EXERCISE DESCRIPTION
Please set out each line below exactly as it stands, without the images.

============================================================

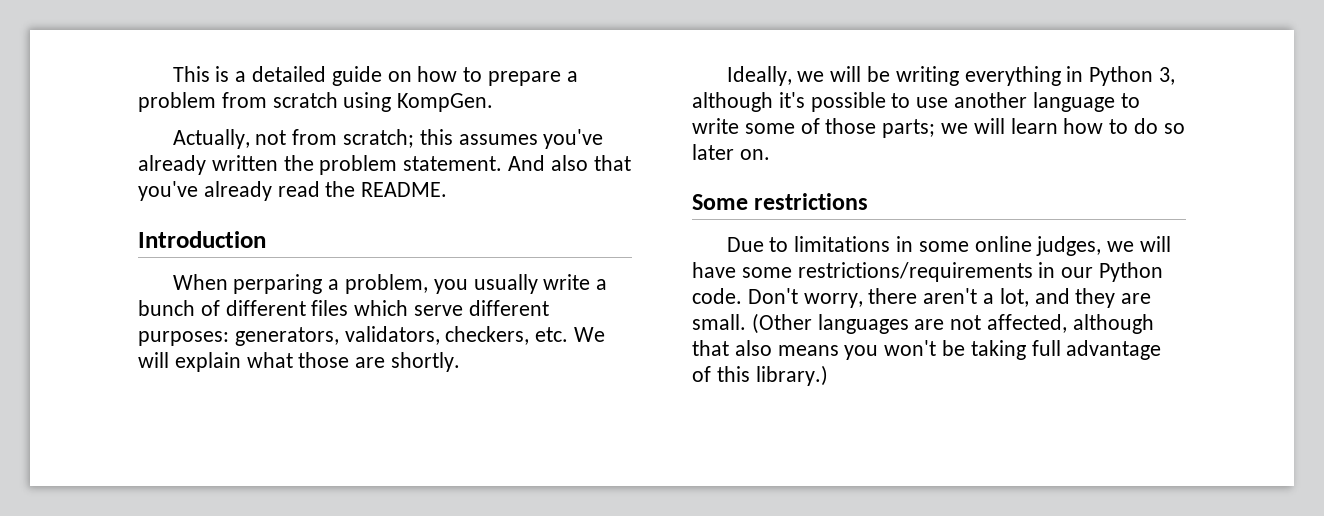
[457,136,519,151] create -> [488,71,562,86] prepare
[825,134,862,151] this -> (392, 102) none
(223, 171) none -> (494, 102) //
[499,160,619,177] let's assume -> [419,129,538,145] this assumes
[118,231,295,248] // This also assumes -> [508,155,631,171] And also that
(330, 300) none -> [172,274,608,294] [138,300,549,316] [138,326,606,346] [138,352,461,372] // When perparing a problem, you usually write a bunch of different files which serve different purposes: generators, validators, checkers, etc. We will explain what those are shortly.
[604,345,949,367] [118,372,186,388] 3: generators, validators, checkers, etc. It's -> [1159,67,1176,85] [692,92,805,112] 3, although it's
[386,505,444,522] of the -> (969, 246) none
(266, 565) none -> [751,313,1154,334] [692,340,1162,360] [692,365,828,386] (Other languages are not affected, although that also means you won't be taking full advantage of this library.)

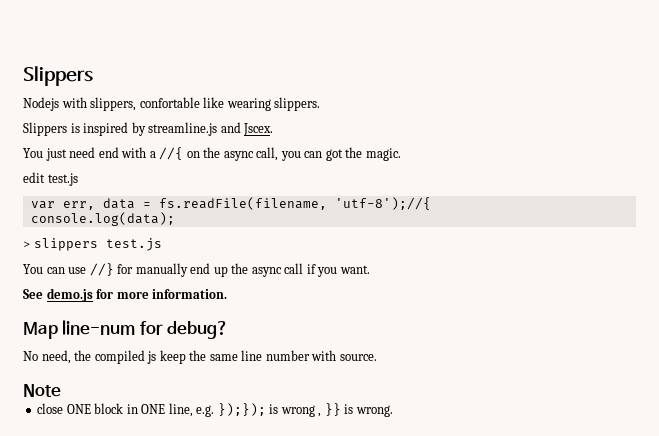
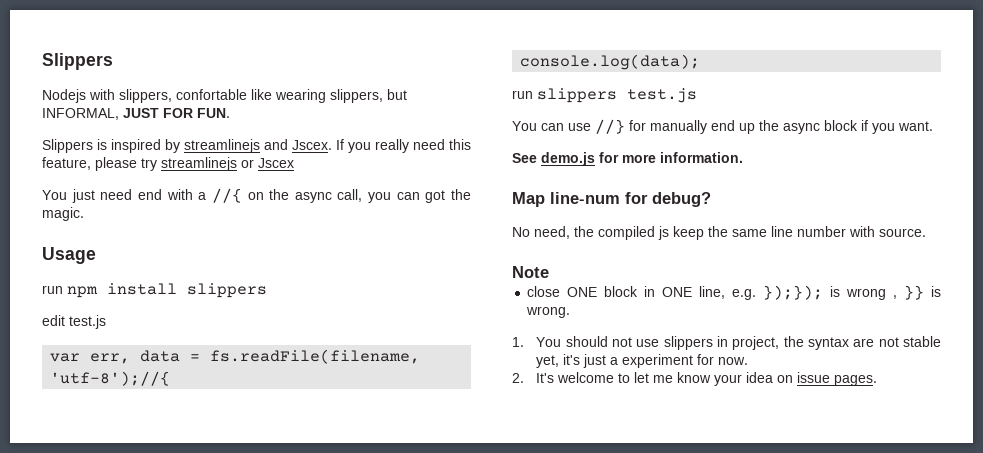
[274,97,321,111] slippers. -> [330,89,407,103] [42,108,230,120] slippers, but INFORMAL, JUST FOR FUN.
[148,122,218,136] streamline.js -> [184,139,260,153] streamlinejs
(274, 129) none -> [336,139,471,153] [42,157,294,171] If you really need this feature, please try streamlinejs or Jscex
(401, 154) none -> [42,247,96,264] [42,283,267,298] // Usage // run npm install slippers
[23,241,30,248] > -> [512,90,533,99] run
[284,263,304,274] call -> [824,120,858,131] block
(393, 411) none -> [512,336,941,350] [536,354,749,368] [512,372,878,386] // 1. You should not use slippers in project, the syntax are not stable yet, it's just a experiment for now. // 2. It's welcome to let me know your idea on issue pages.

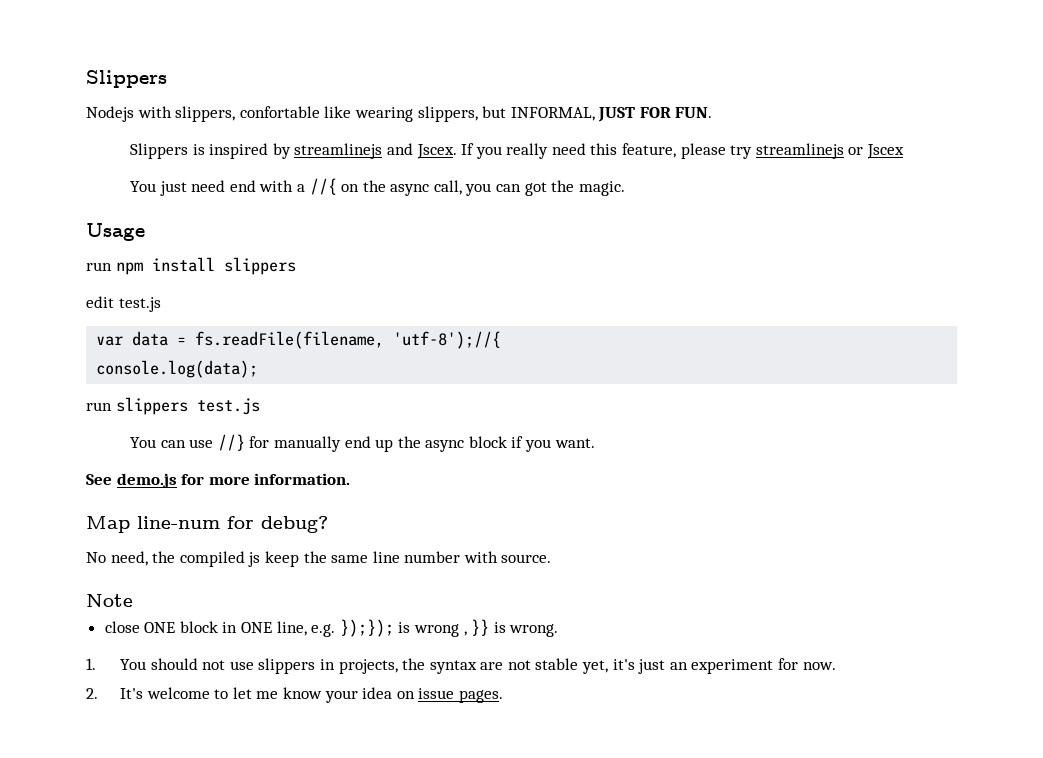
[90,353,131,364] err, -> (124, 341) none
[732,336,780,350] project, -> [338,659,398,674] projects,
[610,357,619,365] a -> [669,662,688,670] an

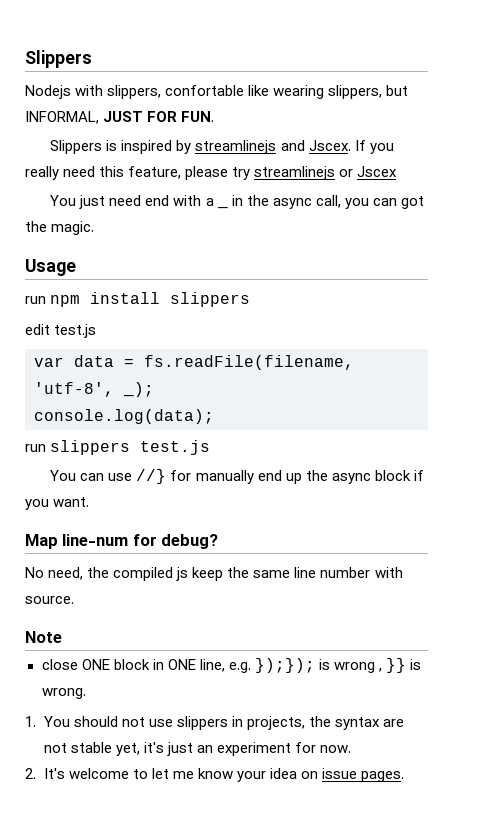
[309,178,360,195] //{ on -> [216,206,228,209] [231,195,243,206] _ in
[393,331,502,349] 'utf-8');//{ -> [34,382,154,397] 'utf-8', _);
[86,473,351,488] // See demo.js for more information. -> (90, 502) none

============================================================

WRITTEN RESPONSE
[457,136,519,151] create -> [488,71,562,86] prepare
[825,134,862,151] this -> (392, 102) none
(223, 171) none -> (494, 102) //
[499,160,619,177] let's assume -> [419,129,538,145] this assumes
[118,231,295,248] // This also assumes -> [508,155,631,171] And also that
(330, 300) none -> [172,274,608,294] [138,300,549,316] [138,326,606,346] [138,352,461,372] // When perparing a problem, you usually write a bunch of different files which serve different purposes: generators, validators, checkers, etc. We will explain what those are shortly.
[604,345,949,367] [118,372,186,388] 3: generators, validators, checkers, etc. It's -> [1159,67,1176,85] [692,92,805,112] 3, although it's
[386,505,444,522] of the -> (969, 246) none
(266, 565) none -> [751,313,1154,334] [692,340,1162,360] [692,365,828,386] (Other languages are not affected, although that also means you won't be taking full advantage of this library.)

[274,97,321,111] slippers. -> [330,89,407,103] [42,108,230,120] slippers, but INFORMAL, JUST FOR FUN.
[148,122,218,136] streamline.js -> [184,139,260,153] streamlinejs
(274, 129) none -> [336,139,471,153] [42,157,294,171] If you really need this feature, please try streamlinejs or Jscex
(401, 154) none -> [42,247,96,264] [42,283,267,298] // Usage // run npm install slippers
[23,241,30,248] > -> [512,90,533,99] run
[284,263,304,274] call -> [824,120,858,131] block
(393, 411) none -> [512,336,941,350] [536,354,749,368] [512,372,878,386] // 1. You should not use slippers in project, the syntax are not stable yet, it's just a experiment for now. // 2. It's welcome to let me know your idea on issue pages.

[90,353,131,364] err, -> (124, 341) none
[732,336,780,350] project, -> [338,659,398,674] projects,
[610,357,619,365] a -> [669,662,688,670] an

[309,178,360,195] //{ on -> [216,206,228,209] [231,195,243,206] _ in
[393,331,502,349] 'utf-8');//{ -> [34,382,154,397] 'utf-8', _);
[86,473,351,488] // See demo.js for more information. -> (90, 502) none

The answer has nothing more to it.